Collection entries
=======
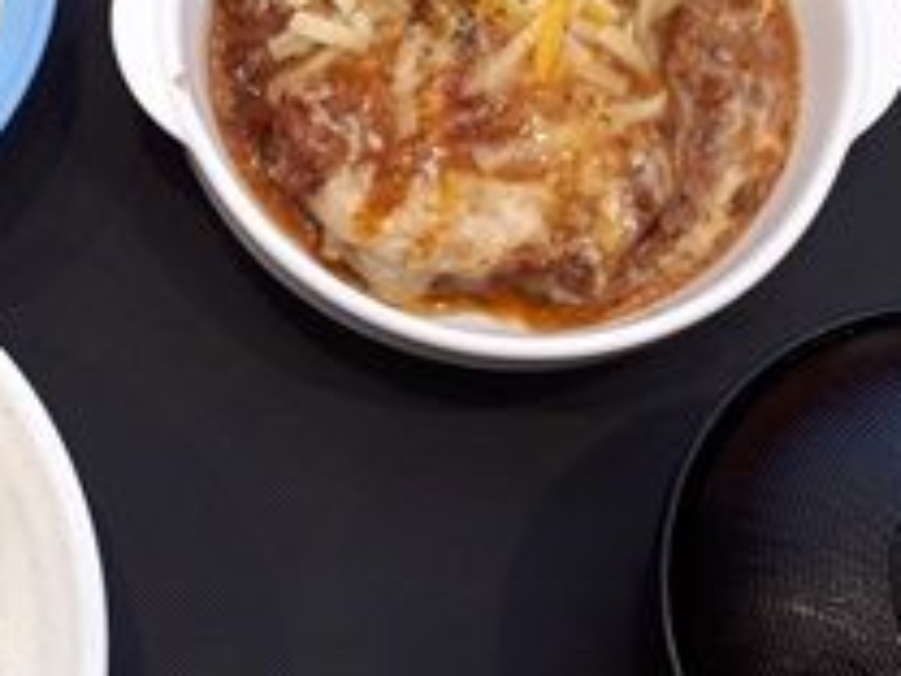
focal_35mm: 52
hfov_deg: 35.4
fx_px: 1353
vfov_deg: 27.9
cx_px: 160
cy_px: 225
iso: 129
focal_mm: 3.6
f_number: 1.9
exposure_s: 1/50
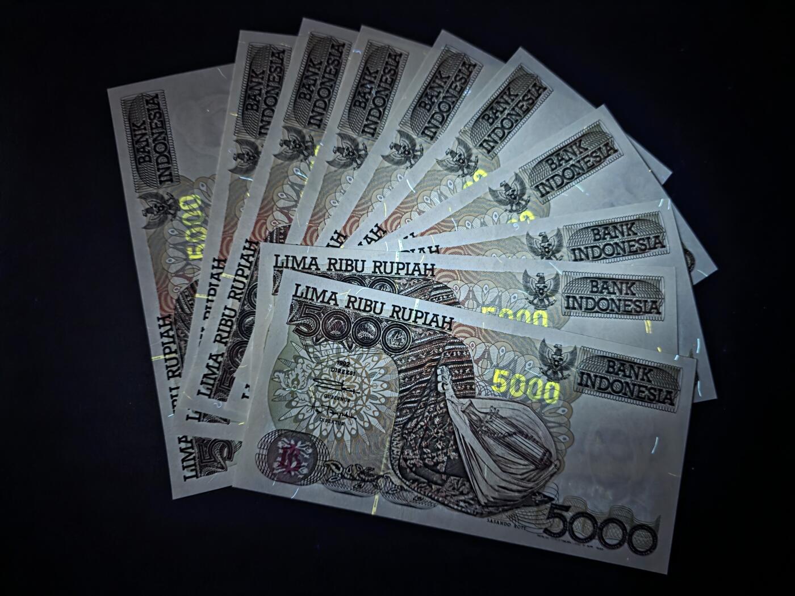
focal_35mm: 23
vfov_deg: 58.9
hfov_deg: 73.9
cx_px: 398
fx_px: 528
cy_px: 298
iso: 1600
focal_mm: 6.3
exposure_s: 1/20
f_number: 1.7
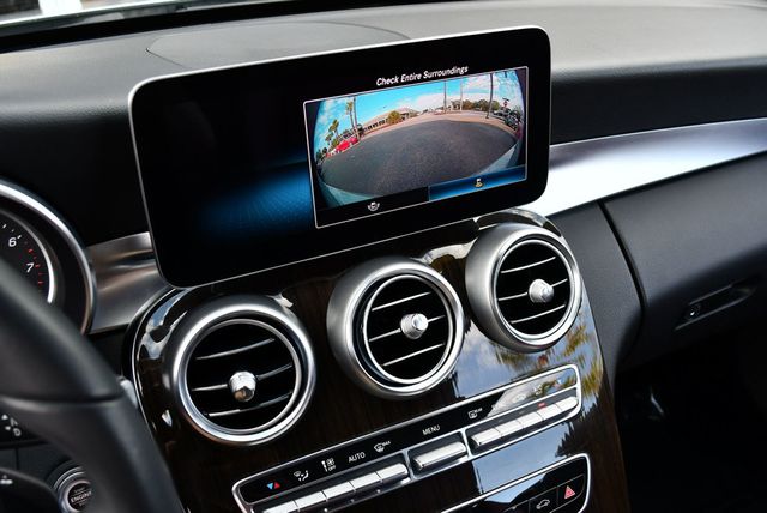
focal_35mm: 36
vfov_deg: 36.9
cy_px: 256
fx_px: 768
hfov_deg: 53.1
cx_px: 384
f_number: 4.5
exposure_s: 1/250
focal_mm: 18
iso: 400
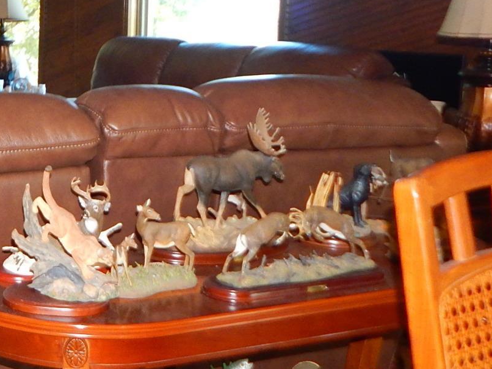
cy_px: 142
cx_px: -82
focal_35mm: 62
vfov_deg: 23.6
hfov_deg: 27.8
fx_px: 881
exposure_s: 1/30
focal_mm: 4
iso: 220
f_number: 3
=======
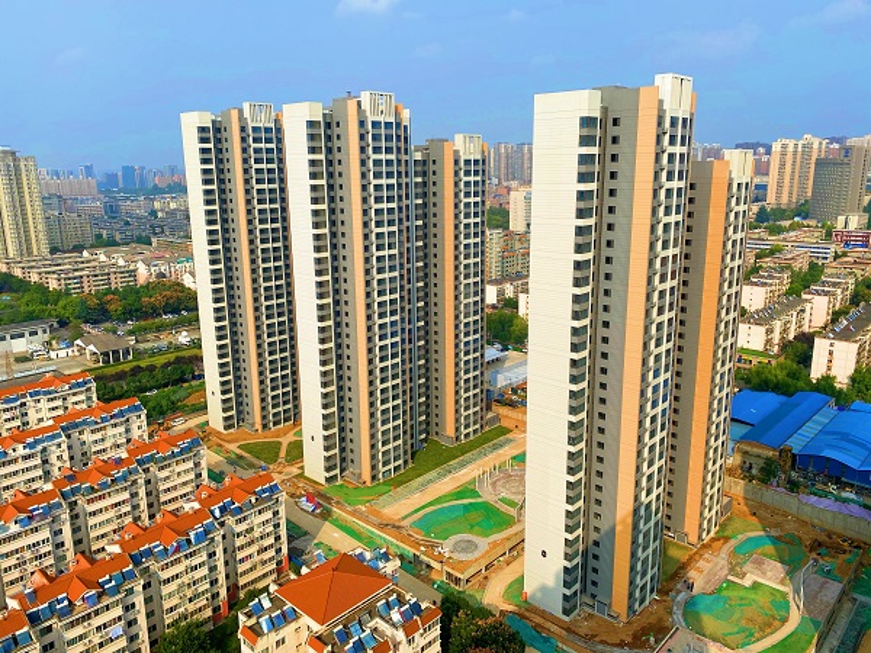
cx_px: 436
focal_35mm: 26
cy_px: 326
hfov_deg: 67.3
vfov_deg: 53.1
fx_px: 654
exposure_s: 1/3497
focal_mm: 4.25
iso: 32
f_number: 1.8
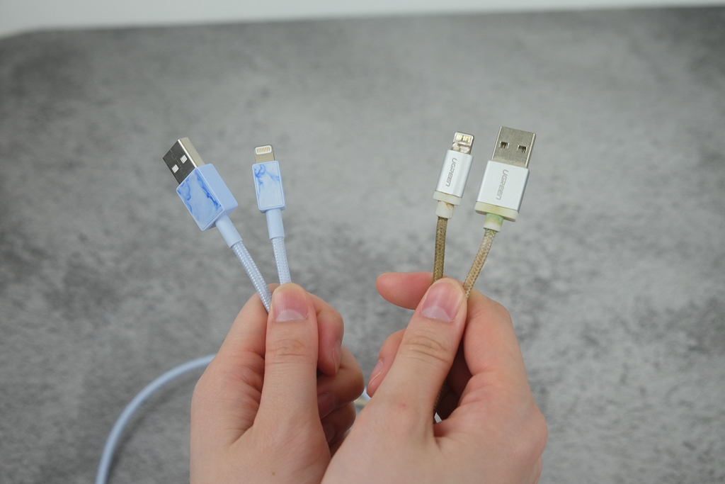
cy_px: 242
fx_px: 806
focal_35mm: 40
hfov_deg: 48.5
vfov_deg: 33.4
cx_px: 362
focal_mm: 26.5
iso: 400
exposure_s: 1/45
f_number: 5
=======
Retype only the lines above from the one with "vfov_deg: 53.1" through the one with "f_number: 5", exactly and with both ends. Images stay out.

TASK RESPONSE:
vfov_deg: 53.1
fx_px: 654
exposure_s: 1/3497
focal_mm: 4.25
iso: 32
f_number: 1.8
cy_px: 242
fx_px: 806
focal_35mm: 40
hfov_deg: 48.5
vfov_deg: 33.4
cx_px: 362
focal_mm: 26.5
iso: 400
exposure_s: 1/45
f_number: 5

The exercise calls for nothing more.